De artsen stellen een voor jou zo optimaal mogelijk behandelingsprotocol op. Dit doen zij op grond van wat de patholoog heeft vastgesteld (seminoom, non-seminoom, of beide) en de stadiumindeling. Wanneer de tumormarkers sterk verhoogd zijn en/of als er lever-/bot- of hersenuitzaaiingen zijn, is een intensievere behandeling nodig. Je behandelend specialist zal uitleggen waarom gekozen is voor dit behandelprotocol en uitleggen hoe de behandeling eruit gaat zien.

Zie ook hoofdstuk 8: Behan­deling van het non-seminoom
Zie ook hoofdstuk 9: Behan­deling van het seminoom

7.7 Second opinion

Bij de verdenking van zaadbalkanker lijkt de gang van zaken vrij ‘eenvoudig’ en standaard. Meestal wordt de verdachte zaadbal zo snel mogelijk verwijderd. De snelheid van handelen is nodig, omdat zaadbalkanker vaak agressief van aard is. Voor het aanvragen van een second opinion, de mening van een tweede arts, is dan vaak geen tijd meer.

Na deze (eerste) operatie, volgt soms nog een behandeling. Misschien twijfel je over wat de beste behandeling is of wil je graag het idee hebben dat je er alles aan hebt gedaan om de voor jou beste behandeling te krijgen. Schroom dan niet alsnog een second opinion aan te vragen. Hoewel de kans groot is dat je specialist zegt dat ook nu snel handelen geboden is, kun je je bij het nemen van je beslissing beter niet laten leiden door de angst dat er misschien weinig tijd is.

Let op: je hebt altijd 72 uur de tijd om bijvoorbeeld zaad in te vriezen voordat enige chirurgie plaatsvindt. Indien gewenst kun je vaak snel bij een arts terecht voor een second opinion.
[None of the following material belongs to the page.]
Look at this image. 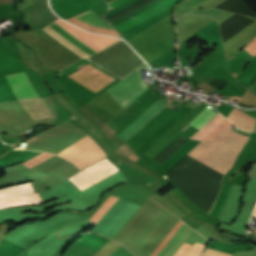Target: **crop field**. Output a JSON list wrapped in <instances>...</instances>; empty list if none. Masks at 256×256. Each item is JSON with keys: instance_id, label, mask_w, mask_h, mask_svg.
I'll return each instance as SVG.
<instances>
[{"instance_id": "8a807250", "label": "crop field", "mask_w": 256, "mask_h": 256, "mask_svg": "<svg viewBox=\"0 0 256 256\" xmlns=\"http://www.w3.org/2000/svg\"><path fill=\"white\" fill-rule=\"evenodd\" d=\"M247 139V136L229 129L212 144L201 141L187 155L225 174L234 163L240 148Z\"/></svg>"}, {"instance_id": "ac0d7876", "label": "crop field", "mask_w": 256, "mask_h": 256, "mask_svg": "<svg viewBox=\"0 0 256 256\" xmlns=\"http://www.w3.org/2000/svg\"><path fill=\"white\" fill-rule=\"evenodd\" d=\"M148 66L143 64L133 73L108 89L114 99L125 109L129 107L149 87L142 78L141 70Z\"/></svg>"}, {"instance_id": "34b2d1b8", "label": "crop field", "mask_w": 256, "mask_h": 256, "mask_svg": "<svg viewBox=\"0 0 256 256\" xmlns=\"http://www.w3.org/2000/svg\"><path fill=\"white\" fill-rule=\"evenodd\" d=\"M58 155L70 160L80 169L106 156L89 135L60 152Z\"/></svg>"}, {"instance_id": "412701ff", "label": "crop field", "mask_w": 256, "mask_h": 256, "mask_svg": "<svg viewBox=\"0 0 256 256\" xmlns=\"http://www.w3.org/2000/svg\"><path fill=\"white\" fill-rule=\"evenodd\" d=\"M117 171L118 169L105 158L68 179L82 190Z\"/></svg>"}, {"instance_id": "f4fd0767", "label": "crop field", "mask_w": 256, "mask_h": 256, "mask_svg": "<svg viewBox=\"0 0 256 256\" xmlns=\"http://www.w3.org/2000/svg\"><path fill=\"white\" fill-rule=\"evenodd\" d=\"M67 77L94 93L115 80L89 64Z\"/></svg>"}, {"instance_id": "dd49c442", "label": "crop field", "mask_w": 256, "mask_h": 256, "mask_svg": "<svg viewBox=\"0 0 256 256\" xmlns=\"http://www.w3.org/2000/svg\"><path fill=\"white\" fill-rule=\"evenodd\" d=\"M185 223L182 221H178V223L173 227V229L168 233L165 239L160 243V245L154 250L151 256H163L165 252L169 249V247L173 244V242L178 238V236L182 233V231L187 227ZM193 230L188 226L183 233L179 236V238L174 242V244L170 247V249L166 252L164 256H172L178 248L182 245L185 239L190 235Z\"/></svg>"}, {"instance_id": "e52e79f7", "label": "crop field", "mask_w": 256, "mask_h": 256, "mask_svg": "<svg viewBox=\"0 0 256 256\" xmlns=\"http://www.w3.org/2000/svg\"><path fill=\"white\" fill-rule=\"evenodd\" d=\"M126 1H128V0H115L111 3H109V9L108 10H110V9H112V8L118 6V5H120V4H122ZM180 1H182V0H165V1L153 6L151 8H149V9H147V10H145V11H143V12H141V13H139V14H137V15H135V16L119 23V24H117V25H115L114 27L118 31L122 32V31H124V30H126V29H128V28H130V27H132V26H134V25H136V24H138V23H140V22H142V21H144V20H146V19H148V18H150V17H152V16H154V15L172 7V6H174L175 4H177Z\"/></svg>"}, {"instance_id": "d8731c3e", "label": "crop field", "mask_w": 256, "mask_h": 256, "mask_svg": "<svg viewBox=\"0 0 256 256\" xmlns=\"http://www.w3.org/2000/svg\"><path fill=\"white\" fill-rule=\"evenodd\" d=\"M17 100L39 96L31 85L25 71L5 76Z\"/></svg>"}, {"instance_id": "5a996713", "label": "crop field", "mask_w": 256, "mask_h": 256, "mask_svg": "<svg viewBox=\"0 0 256 256\" xmlns=\"http://www.w3.org/2000/svg\"><path fill=\"white\" fill-rule=\"evenodd\" d=\"M19 102L28 112V114L32 117L33 120L54 116L41 98L32 100H22Z\"/></svg>"}, {"instance_id": "3316defc", "label": "crop field", "mask_w": 256, "mask_h": 256, "mask_svg": "<svg viewBox=\"0 0 256 256\" xmlns=\"http://www.w3.org/2000/svg\"><path fill=\"white\" fill-rule=\"evenodd\" d=\"M36 203H42V200L38 192L1 198L0 209L15 206V205L36 204Z\"/></svg>"}, {"instance_id": "28ad6ade", "label": "crop field", "mask_w": 256, "mask_h": 256, "mask_svg": "<svg viewBox=\"0 0 256 256\" xmlns=\"http://www.w3.org/2000/svg\"><path fill=\"white\" fill-rule=\"evenodd\" d=\"M209 73L225 62L223 46L204 58ZM223 65V64H222Z\"/></svg>"}, {"instance_id": "d1516ede", "label": "crop field", "mask_w": 256, "mask_h": 256, "mask_svg": "<svg viewBox=\"0 0 256 256\" xmlns=\"http://www.w3.org/2000/svg\"><path fill=\"white\" fill-rule=\"evenodd\" d=\"M65 24H67V23H65ZM67 25L70 26L71 28H73L74 30H76L77 32L81 33L82 35H84L85 37H87L88 39H90L91 41H93L94 43H96L97 45H99L102 48H104V47L108 46L109 44H111V43H113V42L118 40L116 38H111V37H105V36H99V35L91 34V33L85 32L83 30H80V29H78V28H76V27H74V26H72L70 24H67Z\"/></svg>"}, {"instance_id": "22f410ed", "label": "crop field", "mask_w": 256, "mask_h": 256, "mask_svg": "<svg viewBox=\"0 0 256 256\" xmlns=\"http://www.w3.org/2000/svg\"><path fill=\"white\" fill-rule=\"evenodd\" d=\"M34 192L31 183H26L20 186L10 187L6 189H0V198L11 195H19Z\"/></svg>"}, {"instance_id": "cbeb9de0", "label": "crop field", "mask_w": 256, "mask_h": 256, "mask_svg": "<svg viewBox=\"0 0 256 256\" xmlns=\"http://www.w3.org/2000/svg\"><path fill=\"white\" fill-rule=\"evenodd\" d=\"M223 119H224V117L218 113L207 124H205L192 138L201 140Z\"/></svg>"}, {"instance_id": "5142ce71", "label": "crop field", "mask_w": 256, "mask_h": 256, "mask_svg": "<svg viewBox=\"0 0 256 256\" xmlns=\"http://www.w3.org/2000/svg\"><path fill=\"white\" fill-rule=\"evenodd\" d=\"M216 114L217 113L211 111L206 107L191 123H189V125L197 129H200L206 122H208Z\"/></svg>"}, {"instance_id": "d9b57169", "label": "crop field", "mask_w": 256, "mask_h": 256, "mask_svg": "<svg viewBox=\"0 0 256 256\" xmlns=\"http://www.w3.org/2000/svg\"><path fill=\"white\" fill-rule=\"evenodd\" d=\"M82 21H85L87 23H90L95 26H100V27H106V28H112V26L108 25L104 21H102L100 18H98L95 14H93L91 11L84 13L82 15L77 16Z\"/></svg>"}, {"instance_id": "733c2abd", "label": "crop field", "mask_w": 256, "mask_h": 256, "mask_svg": "<svg viewBox=\"0 0 256 256\" xmlns=\"http://www.w3.org/2000/svg\"><path fill=\"white\" fill-rule=\"evenodd\" d=\"M116 199H117L116 197L110 196L106 200V202L89 219L91 221V223L95 225L97 223V221L103 216V214L109 209V207L115 202Z\"/></svg>"}, {"instance_id": "4a817a6b", "label": "crop field", "mask_w": 256, "mask_h": 256, "mask_svg": "<svg viewBox=\"0 0 256 256\" xmlns=\"http://www.w3.org/2000/svg\"><path fill=\"white\" fill-rule=\"evenodd\" d=\"M231 124L228 121L221 122L207 137L203 140L208 142H213V140L218 137L225 130L230 128Z\"/></svg>"}, {"instance_id": "bc2a9ffb", "label": "crop field", "mask_w": 256, "mask_h": 256, "mask_svg": "<svg viewBox=\"0 0 256 256\" xmlns=\"http://www.w3.org/2000/svg\"><path fill=\"white\" fill-rule=\"evenodd\" d=\"M52 156H54V155L53 154L41 153V154L35 156L34 158H32V159H30V160H28V161H26V162H24L22 164H24V165H26L27 167L30 168V167H32V166H34V165H36V164H38V163H40V162L50 158Z\"/></svg>"}, {"instance_id": "214f88e0", "label": "crop field", "mask_w": 256, "mask_h": 256, "mask_svg": "<svg viewBox=\"0 0 256 256\" xmlns=\"http://www.w3.org/2000/svg\"><path fill=\"white\" fill-rule=\"evenodd\" d=\"M245 47L253 58L256 55V37L251 42H249Z\"/></svg>"}, {"instance_id": "92a150f3", "label": "crop field", "mask_w": 256, "mask_h": 256, "mask_svg": "<svg viewBox=\"0 0 256 256\" xmlns=\"http://www.w3.org/2000/svg\"><path fill=\"white\" fill-rule=\"evenodd\" d=\"M213 253V250L207 249L204 251L203 254H201L200 256H211V254ZM213 256H231V255H227V254H223L220 252H214Z\"/></svg>"}, {"instance_id": "dafd665d", "label": "crop field", "mask_w": 256, "mask_h": 256, "mask_svg": "<svg viewBox=\"0 0 256 256\" xmlns=\"http://www.w3.org/2000/svg\"><path fill=\"white\" fill-rule=\"evenodd\" d=\"M167 108H171V109H174V110L177 109V107H174V106H171V105L167 106Z\"/></svg>"}]
</instances>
Als je kiest voor een second opinion, overleg dan met je behandelend specialist of huisarts bij wie je daarvoor het beste terecht kunt. Wees niet bang dat je behandelend specialist dit opvat als een blijk van wantrouwen. De meeste specialisten zijn het inmiddels gewend en zullen er zonder terughouding of bijgedachte aan meewerken. Je kunt ook zelf informatie inwinnen of een afspraak maken bij bijvoorbeeld een in kanker gespecialiseerd ziekenhuis. Let wel dat er voor een second opinion altijd een verwijzing van de huisarts of specialist nodig is. Je kunt ook je huisarts vragen te bellen naar de (oncologisch) uroloog of een oncoloog in een ‘testiscentrum’ om tijd te sparen.